- [Directions for this task] The answer must be every line of the records in which the string "neck" appears.

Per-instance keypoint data
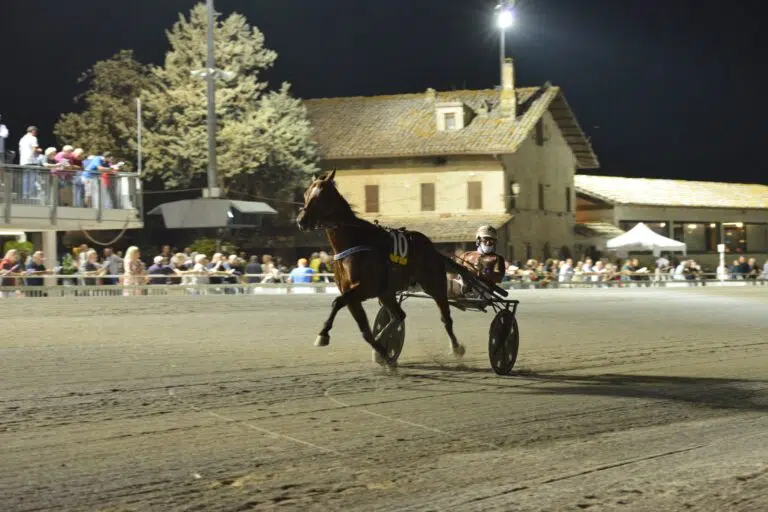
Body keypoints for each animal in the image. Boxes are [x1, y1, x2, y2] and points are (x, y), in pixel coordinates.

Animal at [294, 170, 474, 366]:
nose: (301, 221)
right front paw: (385, 354)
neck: (354, 241)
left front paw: (323, 335)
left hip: (435, 285)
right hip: (387, 293)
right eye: (305, 194)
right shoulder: (355, 295)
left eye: (321, 195)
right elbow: (365, 331)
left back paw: (457, 348)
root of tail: (434, 250)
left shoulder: (365, 289)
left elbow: (337, 302)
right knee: (399, 316)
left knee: (445, 318)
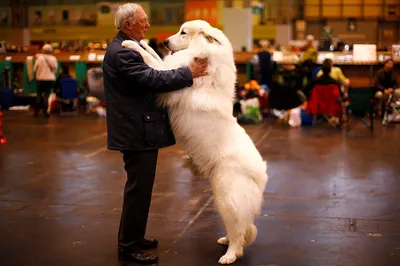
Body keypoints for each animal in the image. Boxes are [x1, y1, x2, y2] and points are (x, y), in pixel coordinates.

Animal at [120, 20, 268, 264]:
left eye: (183, 33)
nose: (165, 41)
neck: (205, 56)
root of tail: (261, 175)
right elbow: (156, 56)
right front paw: (142, 43)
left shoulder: (169, 79)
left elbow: (153, 62)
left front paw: (130, 45)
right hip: (221, 197)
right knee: (236, 227)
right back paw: (225, 241)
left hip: (227, 198)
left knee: (238, 232)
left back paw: (229, 255)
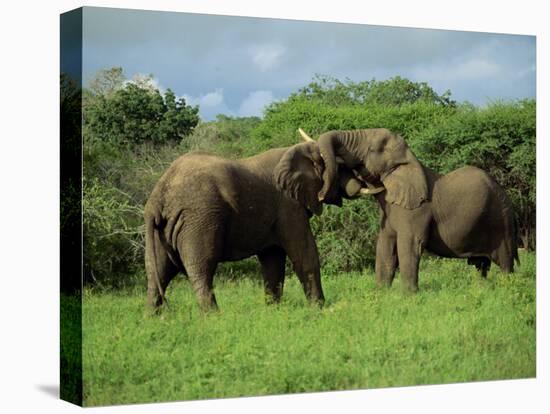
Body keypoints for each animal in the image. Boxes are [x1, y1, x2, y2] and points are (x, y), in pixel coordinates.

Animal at [146, 142, 350, 310]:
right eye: (343, 167)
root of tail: (158, 196)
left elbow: (273, 260)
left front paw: (273, 311)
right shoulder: (288, 205)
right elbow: (305, 254)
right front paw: (319, 309)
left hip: (163, 229)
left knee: (158, 272)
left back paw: (152, 318)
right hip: (198, 218)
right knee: (201, 268)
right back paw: (213, 317)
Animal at [300, 126, 520, 292]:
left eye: (372, 150)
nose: (320, 195)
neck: (408, 160)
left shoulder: (416, 211)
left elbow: (409, 245)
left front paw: (408, 296)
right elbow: (384, 247)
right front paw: (381, 294)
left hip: (501, 220)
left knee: (505, 262)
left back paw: (507, 288)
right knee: (482, 265)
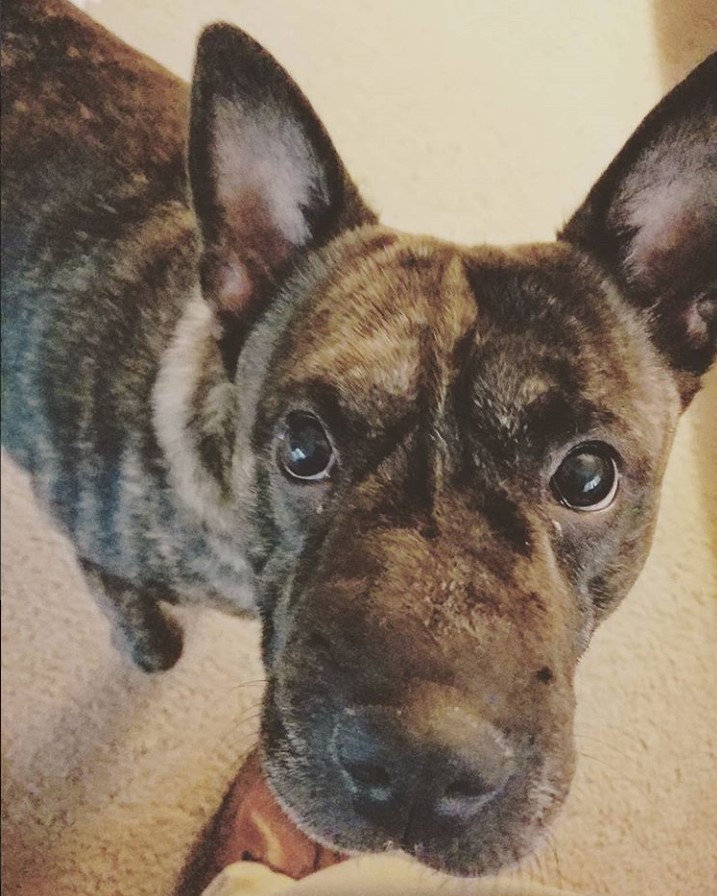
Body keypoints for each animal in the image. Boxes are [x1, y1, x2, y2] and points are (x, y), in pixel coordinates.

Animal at [1, 0, 716, 880]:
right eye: (303, 449)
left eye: (587, 476)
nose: (420, 767)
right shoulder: (100, 548)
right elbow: (141, 624)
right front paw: (149, 643)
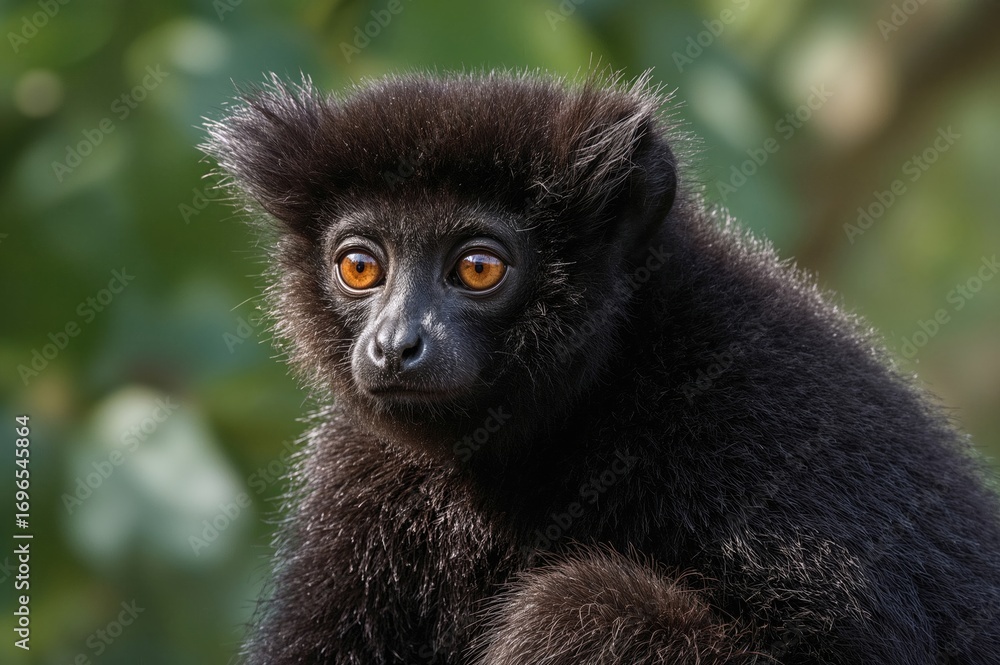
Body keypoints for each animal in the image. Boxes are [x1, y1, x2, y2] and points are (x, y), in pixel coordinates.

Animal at [202, 70, 1000, 664]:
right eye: (360, 267)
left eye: (478, 268)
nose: (396, 343)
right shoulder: (363, 471)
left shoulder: (765, 419)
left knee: (584, 605)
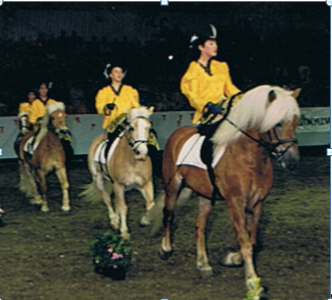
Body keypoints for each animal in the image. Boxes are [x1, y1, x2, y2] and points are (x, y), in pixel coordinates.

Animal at [82, 105, 156, 239]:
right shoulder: (119, 186)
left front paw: (145, 220)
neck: (132, 161)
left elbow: (150, 204)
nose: (142, 152)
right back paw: (115, 221)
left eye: (148, 127)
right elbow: (123, 208)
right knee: (107, 198)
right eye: (131, 128)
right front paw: (124, 231)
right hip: (99, 180)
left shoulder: (146, 184)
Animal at [147, 85, 302, 296]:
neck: (249, 157)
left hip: (206, 195)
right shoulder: (235, 202)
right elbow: (245, 241)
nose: (292, 162)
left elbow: (253, 241)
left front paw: (232, 259)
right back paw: (166, 249)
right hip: (173, 186)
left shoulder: (257, 202)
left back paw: (203, 264)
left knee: (200, 226)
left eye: (295, 121)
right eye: (277, 123)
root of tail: (178, 133)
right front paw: (252, 281)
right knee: (168, 215)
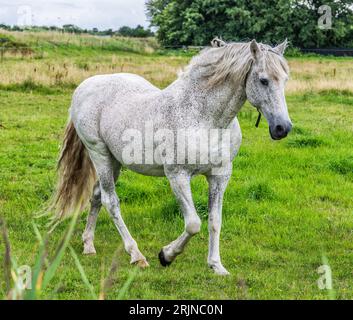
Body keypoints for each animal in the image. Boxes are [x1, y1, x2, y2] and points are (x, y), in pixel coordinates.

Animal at [51, 39, 290, 276]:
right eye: (264, 80)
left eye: (285, 79)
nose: (283, 128)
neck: (204, 117)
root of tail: (84, 87)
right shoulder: (178, 175)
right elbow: (193, 223)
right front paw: (166, 255)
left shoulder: (220, 175)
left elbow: (215, 220)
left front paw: (216, 265)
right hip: (99, 154)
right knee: (111, 201)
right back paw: (136, 255)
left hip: (114, 160)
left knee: (97, 196)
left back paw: (88, 245)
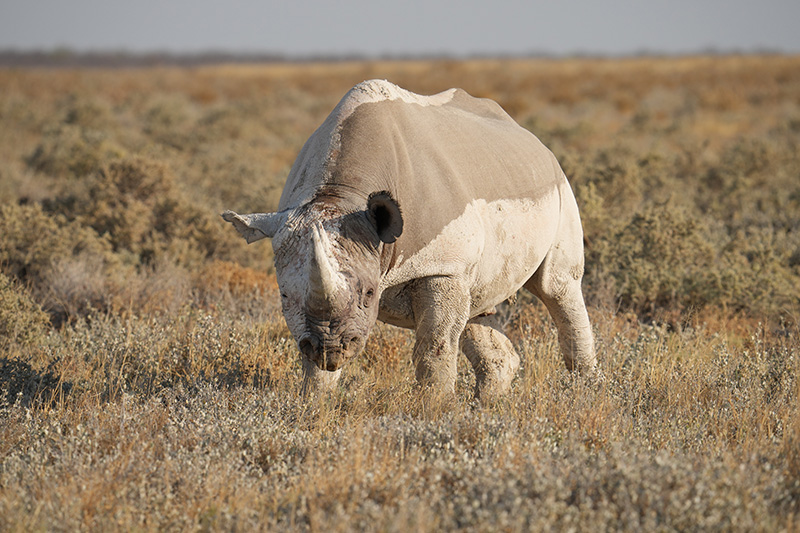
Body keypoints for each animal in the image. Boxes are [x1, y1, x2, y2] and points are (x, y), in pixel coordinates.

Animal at [223, 79, 596, 401]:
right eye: (283, 296)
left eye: (369, 293)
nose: (331, 348)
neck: (338, 197)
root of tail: (534, 140)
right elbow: (312, 362)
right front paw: (314, 405)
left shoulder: (442, 266)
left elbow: (435, 345)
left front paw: (433, 410)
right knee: (478, 305)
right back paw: (488, 407)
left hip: (559, 187)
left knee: (557, 288)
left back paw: (584, 393)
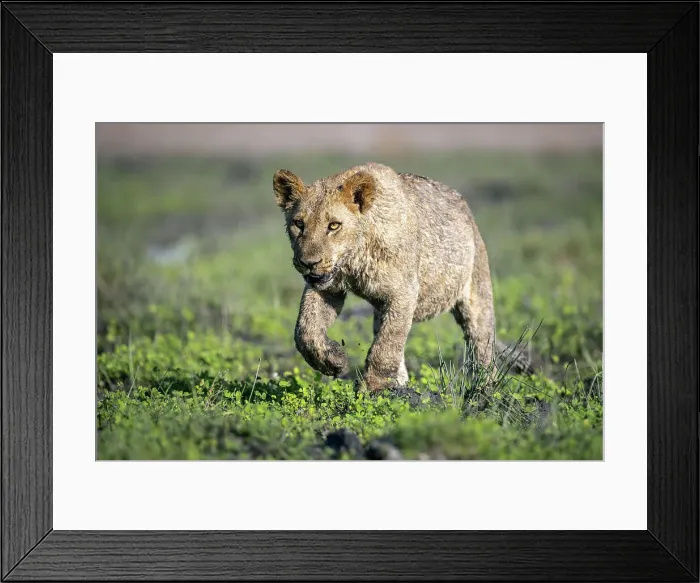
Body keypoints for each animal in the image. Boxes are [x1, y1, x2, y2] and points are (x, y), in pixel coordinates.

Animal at [273, 162, 497, 392]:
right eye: (299, 224)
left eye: (334, 225)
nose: (308, 263)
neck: (354, 260)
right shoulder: (328, 287)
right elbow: (305, 330)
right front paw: (333, 362)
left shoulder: (404, 292)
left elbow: (387, 344)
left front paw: (371, 388)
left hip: (477, 291)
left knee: (481, 342)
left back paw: (484, 390)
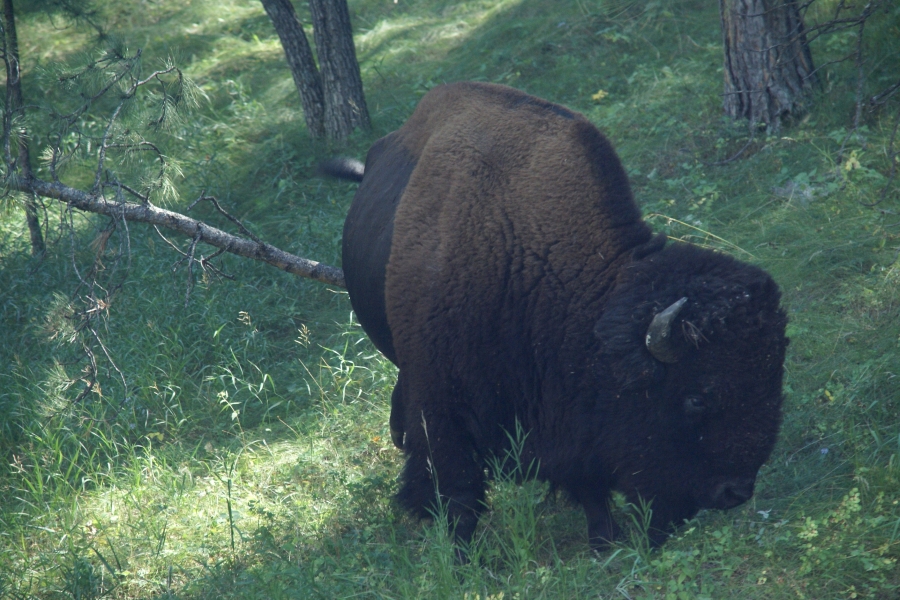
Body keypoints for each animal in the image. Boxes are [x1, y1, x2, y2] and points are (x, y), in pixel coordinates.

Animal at [326, 81, 788, 549]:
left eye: (773, 376)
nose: (735, 492)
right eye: (696, 398)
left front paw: (604, 542)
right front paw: (459, 553)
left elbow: (588, 482)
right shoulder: (444, 404)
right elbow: (461, 490)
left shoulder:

- [Solution to this problem]
neck: (354, 241)
neck: (205, 56)
neck: (408, 160)
neck: (132, 161)
neck: (249, 157)
neck: (204, 117)
neck: (338, 197)
neck: (354, 260)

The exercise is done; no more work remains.